Enter Brigadier General Leonard Colby, from Beatrice, Nebraska. A successful and seedy lawyer, Colby called out a division of the Nebraska National Guard to follow him to the Massacre site. He sought glory from the horror. As soon as he heard of the infant, he decided to adopt her. His personal hero, Great Father Sharp Knife (Andrew Jackson), had adopted a Creek boy, and used that disastrous event to secure the presidency.

As Colby stated, Zintka would be become for him:

An instrument whose mainspring is memory, that, like a clock, shall ring out his hour with musical chimes of recollection.
Colby wanted a human piece of history to put his names in the history books.

Colby bartered with John Yellow Bird and his wife, Annie, and took Zintka into his temporary home at Pine Ridge, on January 6, 1891. That night, Annie had a change of heart, and snuck the infant out of the White Man's tent, escaping to the Ghost Dance camp.

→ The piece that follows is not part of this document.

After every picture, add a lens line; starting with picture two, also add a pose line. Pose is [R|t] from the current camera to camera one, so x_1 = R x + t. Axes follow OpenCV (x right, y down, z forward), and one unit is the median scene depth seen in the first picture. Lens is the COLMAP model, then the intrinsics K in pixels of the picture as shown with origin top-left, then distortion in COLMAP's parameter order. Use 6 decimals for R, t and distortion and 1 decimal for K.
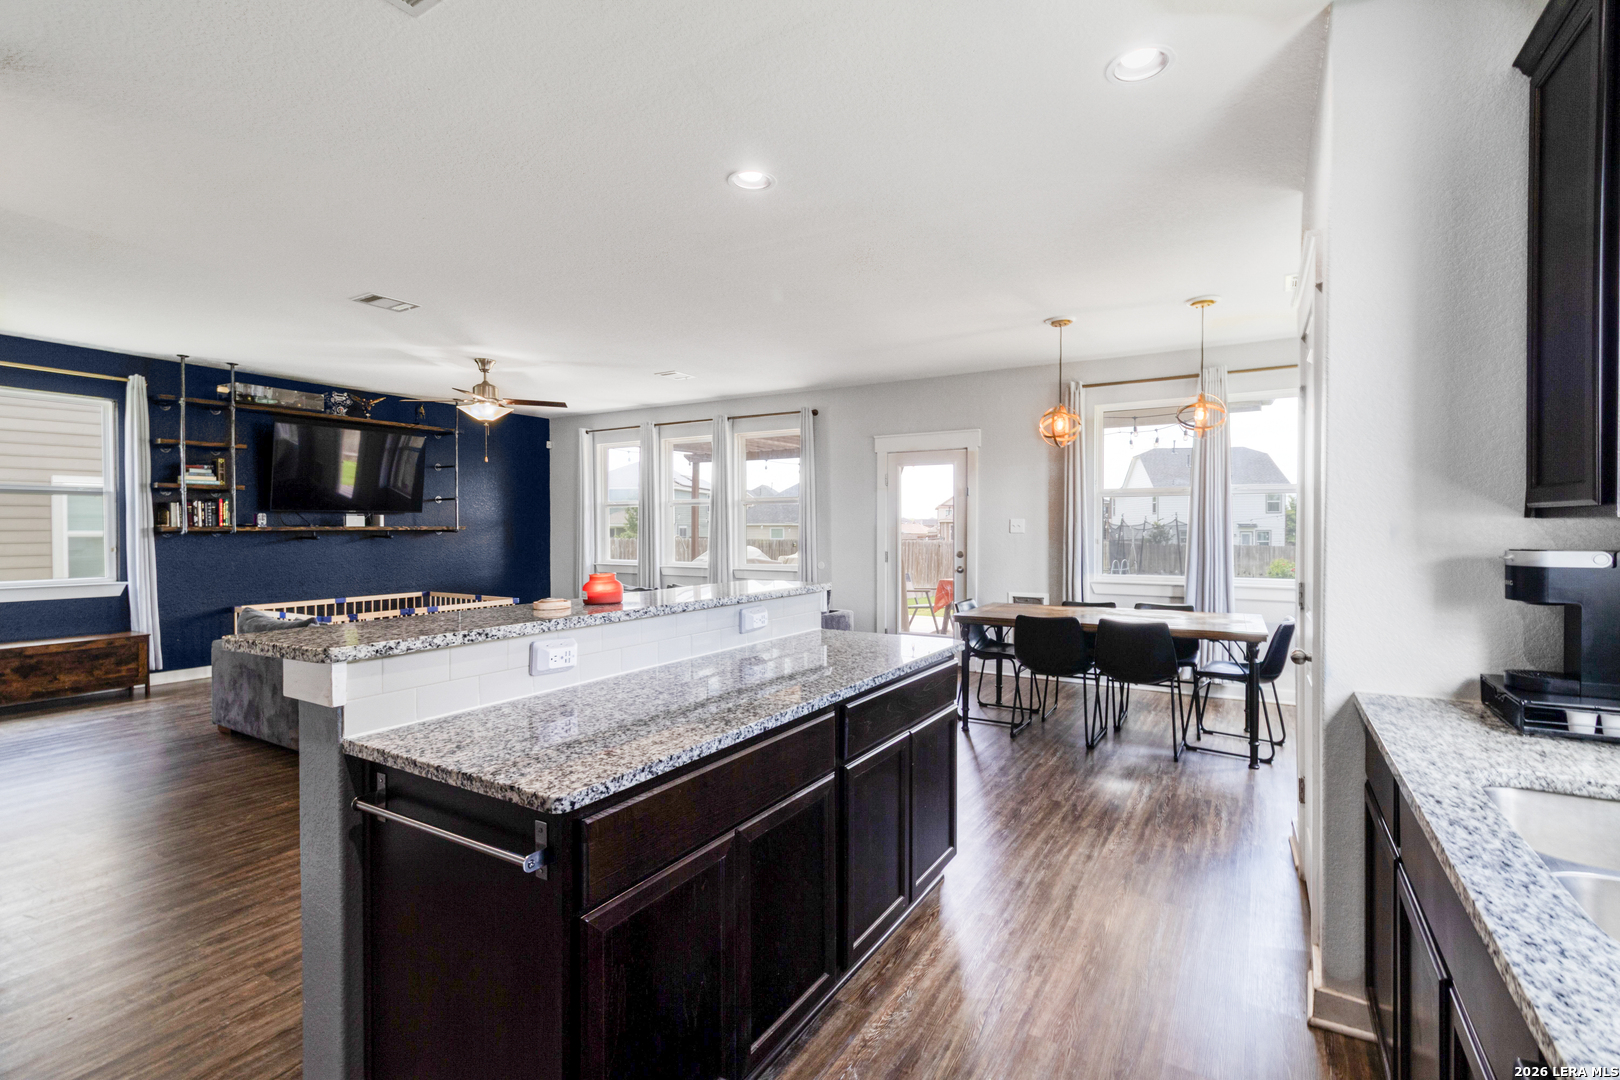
lens RADIAL K [[752.5, 0, 821.1], [0, 752.5, 528.0], [0, 0, 1]] dist [0.008370, 0.000235]
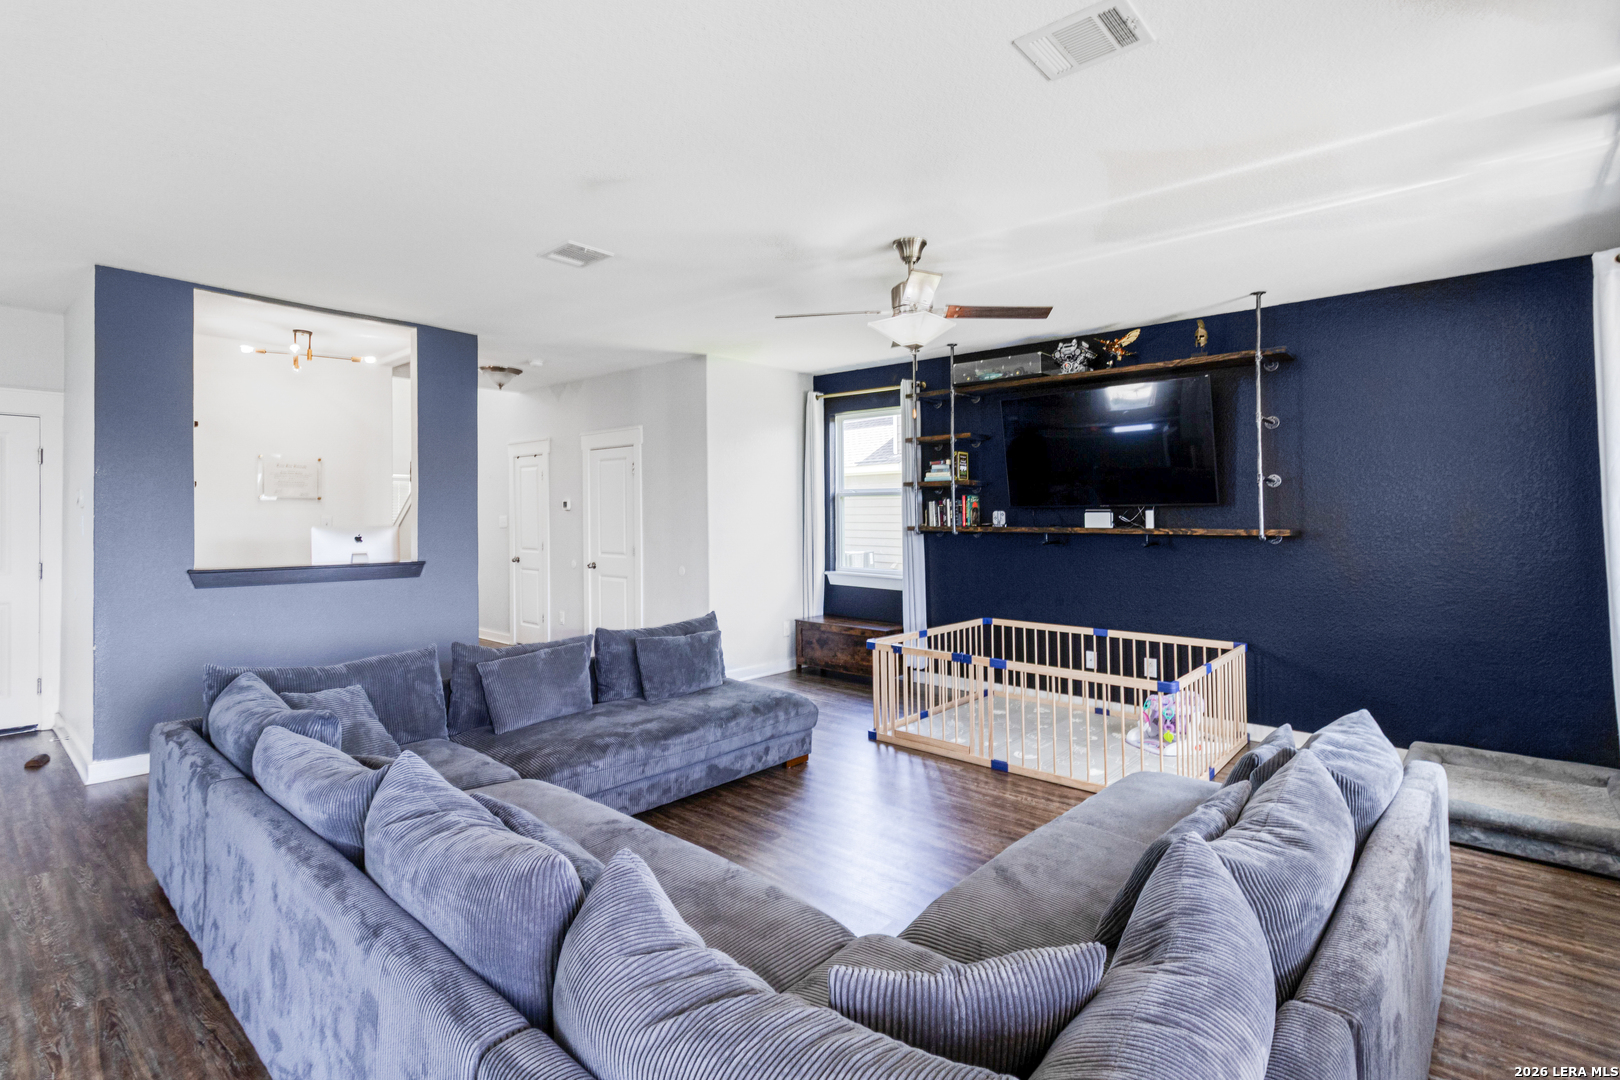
lens RADIAL K [[752.5, 0, 821.1], [0, 752.5, 528.0], [0, 0, 1]] dist [0.008370, 0.000235]
pose [[-0.168792, 0.009606, -0.985605, 0.118482], [-0.009003, 0.999896, 0.011288, -0.008753], [0.985611, 0.010779, -0.168688, 0.997123]]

Colby, with the help of May Asay and her sister Elizabeth, dressed up as a half-breed Indian. He approached the Ghost Dance camp and demanded the child, claiming that he had a Seneca Grandmother. This was not the first or last time that Colby used his dark hair and skin tone to lie to the Indians.

A crowd gathered around the child. Several people stepped forward, stating that the infant was a relative. One woman called her Zintkala Nuni. Colby was a talented crook and lawyer, and convinced the gathering to give him the child. Later that night, Zintkala Nuni was translated as "Lost Bird." The citizens of Beatrice also called her Leonarda, since she was Leonard's adopted child. She was most often known by the nickname Zintka, which means absolutely nothing in English or Lakota.

A reception was held for Colby and his new "prize" before he even reached Beatrice again. Another party was held for him when he arrived home, where he dedicated the child to "Leonard Colby, the citizens of Nebraska, and the Nebraska National Guard."

It was several days later when Colby's wife, Clara, found out that she was a new mother. Clara Colby was in Washington, D.C., working with her good friend Susan B. Anthony to secure the vote for women.